From her stint as a dominating blocker at Florida State University to her success as a professional model/actress, Gabrielle Reece transcended the sport of volleyball to become one of the most recognizable athletes in the world.
We spoke with her recently at the 2009 Rock 'n' Roll Marathon Expo to get her thoughts on the art of blocking and what it's like transitioning from the indoor game to the outdoor game.
Though she enjoys sharing her views on nutrition and fitness in her new role as spokeswoman for Simply Nutrilite, it's clear from just one question on blocking technique that volleyball is still her first love.
What's the secret to being a good blocker?
A good blocker is prepared to move, knowing what's going on but still being ready to react. It's about anticipating where the ball is going to go but not moving until it's time. If you get caught going the wrong direction it's hard to correct, because a good setter is watching the middle.
What physical skills does a good blocker need?
Lateral quickness and patience.

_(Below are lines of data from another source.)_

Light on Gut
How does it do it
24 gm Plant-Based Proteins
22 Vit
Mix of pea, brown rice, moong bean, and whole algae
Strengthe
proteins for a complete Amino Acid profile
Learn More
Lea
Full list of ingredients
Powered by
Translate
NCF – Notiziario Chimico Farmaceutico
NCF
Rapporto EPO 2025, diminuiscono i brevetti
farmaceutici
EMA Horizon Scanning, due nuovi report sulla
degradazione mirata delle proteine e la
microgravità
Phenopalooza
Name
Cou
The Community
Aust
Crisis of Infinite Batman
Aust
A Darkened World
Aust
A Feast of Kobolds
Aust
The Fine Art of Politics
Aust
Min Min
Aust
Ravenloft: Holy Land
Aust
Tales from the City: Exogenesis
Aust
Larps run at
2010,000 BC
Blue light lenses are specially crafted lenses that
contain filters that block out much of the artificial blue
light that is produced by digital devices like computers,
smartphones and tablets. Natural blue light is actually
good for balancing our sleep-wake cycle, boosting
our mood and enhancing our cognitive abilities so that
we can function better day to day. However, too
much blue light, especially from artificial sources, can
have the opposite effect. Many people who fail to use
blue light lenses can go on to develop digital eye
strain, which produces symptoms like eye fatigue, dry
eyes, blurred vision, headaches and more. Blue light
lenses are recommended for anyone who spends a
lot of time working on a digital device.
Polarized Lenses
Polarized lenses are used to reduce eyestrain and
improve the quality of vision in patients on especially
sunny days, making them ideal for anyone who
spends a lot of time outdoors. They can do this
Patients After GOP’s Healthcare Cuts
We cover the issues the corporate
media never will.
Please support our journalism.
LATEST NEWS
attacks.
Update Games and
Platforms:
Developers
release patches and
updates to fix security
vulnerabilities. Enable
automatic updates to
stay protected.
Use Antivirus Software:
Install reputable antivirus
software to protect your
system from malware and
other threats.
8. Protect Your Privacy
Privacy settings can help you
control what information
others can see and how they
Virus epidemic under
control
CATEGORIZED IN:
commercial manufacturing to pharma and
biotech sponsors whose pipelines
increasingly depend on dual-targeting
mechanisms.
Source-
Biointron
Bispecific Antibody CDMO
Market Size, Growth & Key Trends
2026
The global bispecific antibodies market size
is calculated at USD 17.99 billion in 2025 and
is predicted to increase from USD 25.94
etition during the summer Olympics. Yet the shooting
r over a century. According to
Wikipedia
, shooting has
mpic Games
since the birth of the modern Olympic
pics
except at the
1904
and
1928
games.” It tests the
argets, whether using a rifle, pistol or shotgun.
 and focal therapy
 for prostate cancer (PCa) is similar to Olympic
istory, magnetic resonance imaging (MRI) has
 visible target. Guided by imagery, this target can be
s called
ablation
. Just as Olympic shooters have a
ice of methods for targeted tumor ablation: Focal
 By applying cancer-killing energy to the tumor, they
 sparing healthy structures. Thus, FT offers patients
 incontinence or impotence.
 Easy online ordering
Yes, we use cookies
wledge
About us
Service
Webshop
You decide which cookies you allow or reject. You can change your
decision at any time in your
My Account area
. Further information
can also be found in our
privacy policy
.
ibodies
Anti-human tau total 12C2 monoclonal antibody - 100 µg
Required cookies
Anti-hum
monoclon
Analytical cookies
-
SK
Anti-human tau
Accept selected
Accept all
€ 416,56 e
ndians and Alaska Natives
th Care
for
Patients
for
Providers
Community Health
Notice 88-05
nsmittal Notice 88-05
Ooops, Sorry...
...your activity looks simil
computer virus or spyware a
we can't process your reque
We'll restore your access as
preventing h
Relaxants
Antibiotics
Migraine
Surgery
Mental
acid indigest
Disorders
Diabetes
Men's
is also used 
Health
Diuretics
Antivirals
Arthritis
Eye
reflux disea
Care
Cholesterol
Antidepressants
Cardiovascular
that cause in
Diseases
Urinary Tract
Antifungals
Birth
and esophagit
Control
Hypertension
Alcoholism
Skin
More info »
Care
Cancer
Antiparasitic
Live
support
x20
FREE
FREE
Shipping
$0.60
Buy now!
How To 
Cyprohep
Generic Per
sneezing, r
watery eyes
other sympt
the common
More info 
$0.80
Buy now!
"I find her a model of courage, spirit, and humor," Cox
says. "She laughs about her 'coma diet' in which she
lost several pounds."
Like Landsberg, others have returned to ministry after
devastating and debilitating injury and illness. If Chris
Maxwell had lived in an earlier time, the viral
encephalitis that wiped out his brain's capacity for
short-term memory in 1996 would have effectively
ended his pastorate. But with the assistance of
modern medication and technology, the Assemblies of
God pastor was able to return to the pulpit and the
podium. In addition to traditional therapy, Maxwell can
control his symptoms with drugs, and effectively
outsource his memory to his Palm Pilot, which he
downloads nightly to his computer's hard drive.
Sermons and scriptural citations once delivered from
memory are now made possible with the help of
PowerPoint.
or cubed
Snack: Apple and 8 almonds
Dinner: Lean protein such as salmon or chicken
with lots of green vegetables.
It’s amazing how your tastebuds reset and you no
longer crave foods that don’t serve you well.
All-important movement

On the beach a great blocker also has to be able to turn and pick up all the small shots.
Is it hard to transition from indoor to beach?
Yes, there are very few players that can transition smoothly if they have never played beach volleyball before. Kerry Walsh is one of few players who transitioned quickly, but a lot of the good beach players started out as beach players.
What makes the transition so difficult?
You're dealing with elements: the sun, the sand, wind, a lot more court to cover, negative surface. Beach also requires a lot more from your core.
I always say that if you are a passionate indoor player you should play outdoors when you get the opportunity. Because it strengthens you without putting as much impact on your body, and it's good for cross-training.
How does the outdoor game help with cross-training?
You can't get away with the same moves on the beach that you can do with the indoor game, so it teaches you different ways to play.
Sand also makes it more difficult to move, which helps improve your strength. The toes, feet and ankles articulate more and it's easier on the knees and back than the hard indoor court.